By now, you’ve probably heard that the 2018 Tax Cuts and Jobs Act is rolling back the maximum C corporation rate to 21%. That, in and of itself, is pretty remarkable. But there was more in the new tax plan for C Corporations that may have you thinking about owning a C Corporation.
C Corps have to use the accrual basis unless they qualify for cash basis. It’s almost always better to use the cash basis. Under the old law, the average of the past 3 years of gross receipts need to be less than $5 million in order to use cash basis. The new law says your gross receipts need to be less than $25 mill. That gives you a lot more leeway.
Can all taxpayers with inventory use the cash basis? Yes, but it’s complicated under the current law. It just got a whole lot easier if your average gross receipts are under $25 mill.
One of the things we accountants hate is Section 263A, aka the uniform capitalization law. That means you have to capitalize a portion of your G & A costs, based on how much inventory you have. Under the new law, you’re exempt if your average receipts are under $25 mill.

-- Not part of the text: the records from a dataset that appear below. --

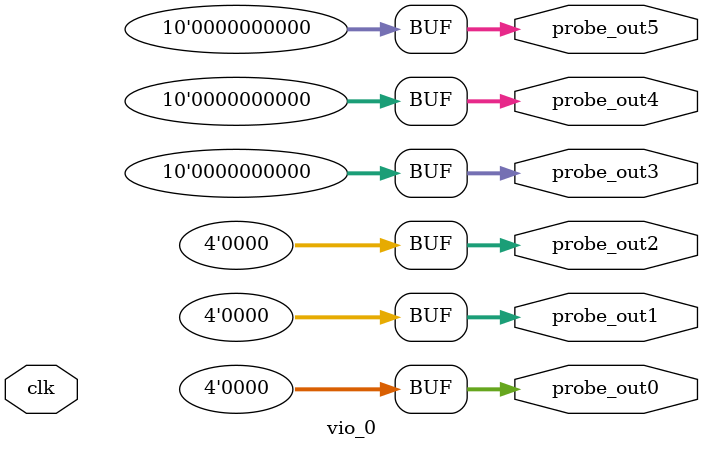
<source format=v>
`timescale 1ns / 1ps
module vio_0 (
clk,

probe_out0,
probe_out1,
probe_out2,
probe_out3,
probe_out4,
probe_out5
);

input clk;

output reg [3 : 0] probe_out0 = 'h0 ;
output reg [3 : 0] probe_out1 = 'h0 ;
output reg [3 : 0] probe_out2 = 'h0 ;
output reg [9 : 0] probe_out3 = 'h000 ;
output reg [9 : 0] probe_out4 = 'h000 ;
output reg [9 : 0] probe_out5 = 'h000 ;


endmodule

</source>
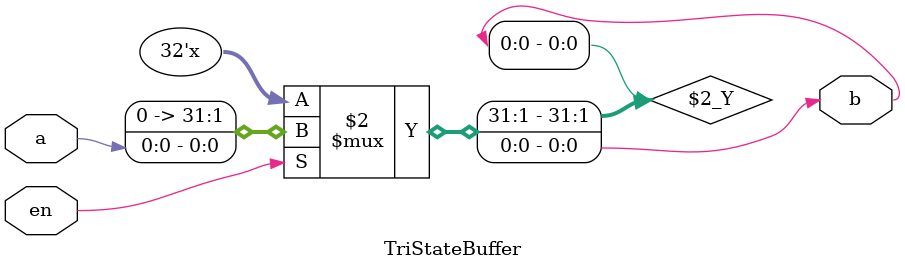
<source format=v>
module TriStateBuffer(a,en,b);

input a,en;
output b;
assign b = en? a : 'bz;

endmodule
</source>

The Section 179 immediate expensing limitation was $510,000 under the old law. It goes to $1 mill in the new tax plan.
There is 100% bonus depreciation starting in 2018. Well, actually that is retroactive to 9/27/17.
Under the old law, interest expense deduction is unlimited. In the new tax plan, the interest expense is limited to 30% of the adjusted taxable income, if average receipts are over $25 mill. Net operating losses cannot be carried back and the carry forwards are limited to 80% of taxable income.
Section 199, the production deduction, is gone.
With all of those changes, you may be excited to change your S Corp to a C Corp. Not so fast.
It’s easy to go from an S Corp to a C Corp, but not nearly as easy to go back to an S from a C. Here’s my concern. This law in general seems pretty unpopular and the reduced rates are interpreted as a blow to the middle class. That means it could change back to a higher rate for a C Corporation. I don’t think it’s safe to just assume it’s all been changed forever.
I’d instead recommend a dual corporation strategy. Keep your operating company inside an S Corp taxed structure (either a straight S Corporation or an LLC that has elected S tax status) and then use a C Corporation for sidestreaming or upstreaming income. That way, if there is a change, you control the ‘valve’ for the income that flows to the C Corporation.
There are still three potential traps for the C Corporation: personal service company, excess accumulated earnings and personal holding company. Make sure you’re not going to have a problem with any of these issues before you move forward with your plan.